Kansas City’s historic home, Union Station — nearly a year since the passing of Henry Bloch and as an extension of its KANSAS CITY STRONG campaign — will turn on the majestic Henry Wollman Bloch Fountain followed by a spectacular blue light display beginning Monday, April 6 at 7:45 PM.
“As Mr. Bloch stood for determination and a strong sense of community purpose, it seems most appropriate to time the fountain season to coincide with our weeklong salute to our brave healthcare community and first responders,” George Guastello, Union Station president and CEO, said. “Union Station and the Bloch fountain will shine in a stunning blue as a salute to those on the front lines of our battle with COVID-19. Last week, we saluted our fearless healthcare community. This coming week, we add the remarkable men and women of our first responder family. This will be done in solidarity with the national #LIGHTITBLUE campaign kicking off this Thursday across the country.”

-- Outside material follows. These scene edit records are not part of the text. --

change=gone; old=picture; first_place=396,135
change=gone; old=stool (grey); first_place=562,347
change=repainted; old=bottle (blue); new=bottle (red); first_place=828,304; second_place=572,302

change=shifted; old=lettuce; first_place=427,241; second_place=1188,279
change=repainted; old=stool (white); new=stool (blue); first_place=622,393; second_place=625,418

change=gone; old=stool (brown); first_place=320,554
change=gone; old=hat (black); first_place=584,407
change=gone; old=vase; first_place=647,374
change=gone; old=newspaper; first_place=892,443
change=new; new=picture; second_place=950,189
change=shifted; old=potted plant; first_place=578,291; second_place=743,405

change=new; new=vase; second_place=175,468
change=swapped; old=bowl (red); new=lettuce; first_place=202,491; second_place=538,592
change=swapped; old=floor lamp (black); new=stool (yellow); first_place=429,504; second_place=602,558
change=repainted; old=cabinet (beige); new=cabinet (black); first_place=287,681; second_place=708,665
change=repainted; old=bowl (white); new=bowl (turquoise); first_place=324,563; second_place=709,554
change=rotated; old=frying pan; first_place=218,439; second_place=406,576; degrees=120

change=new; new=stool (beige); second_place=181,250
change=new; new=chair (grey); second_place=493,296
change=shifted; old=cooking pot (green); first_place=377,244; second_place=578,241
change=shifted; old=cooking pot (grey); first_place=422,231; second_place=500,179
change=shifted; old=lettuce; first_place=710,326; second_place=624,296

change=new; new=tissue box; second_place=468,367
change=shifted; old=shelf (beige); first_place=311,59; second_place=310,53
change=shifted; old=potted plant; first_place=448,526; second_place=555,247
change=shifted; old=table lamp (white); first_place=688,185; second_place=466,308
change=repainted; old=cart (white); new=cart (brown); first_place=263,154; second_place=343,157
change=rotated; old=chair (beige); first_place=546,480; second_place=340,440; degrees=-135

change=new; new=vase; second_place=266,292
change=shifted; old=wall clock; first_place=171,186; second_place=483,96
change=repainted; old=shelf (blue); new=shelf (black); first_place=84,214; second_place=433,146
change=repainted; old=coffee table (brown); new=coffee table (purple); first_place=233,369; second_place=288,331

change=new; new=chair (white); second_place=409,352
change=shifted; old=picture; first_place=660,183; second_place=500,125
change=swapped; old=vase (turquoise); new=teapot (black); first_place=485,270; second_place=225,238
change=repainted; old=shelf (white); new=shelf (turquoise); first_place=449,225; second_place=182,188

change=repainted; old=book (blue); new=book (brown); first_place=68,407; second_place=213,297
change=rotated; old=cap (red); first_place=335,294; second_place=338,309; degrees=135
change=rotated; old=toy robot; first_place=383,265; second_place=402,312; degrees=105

Every April, the City of Fountains Foundation recognizes the important role Kansas City’s fountains play across our metro landscape. This year, to celebrate the spirit of KANSAS CITY STRONG, Union Station will kick off the fountain season with a building and fountain light show.
The historic building will be bathed in blue and white lights and feature the words “KANSAS CITY STRONG” – Unions Station’s citywide battle cry – shining on the historic south-facing exterior. Beginning Tuesday, April 7th, the Henry Wollman Bloch Fountain will run shows daily from Noon – 10PM. Union Station is not encouraging guests to visit the fountain. Rather, guests can watch via Facebook live Monday, April 6 at 7:45 PM on Union Station’s Facebook page.
About the Henry Wollman Bloch Fountain:
This gift to the city in the name of the co-founder of H&R Block, Inc is located at Pershing & Main Streets between Union Station and the Liberty Memorial. It features 232 jets arranged in three concentric rings within an ellipse of black granite. A thin sheen of water on the flat granite creates a mirror to reflect the monumental architecture on either side. A computer choreographs an ever-changing pattern of display. The fountain was designed by WET Design, the designers of the Bellagio fountains in Las Vegas.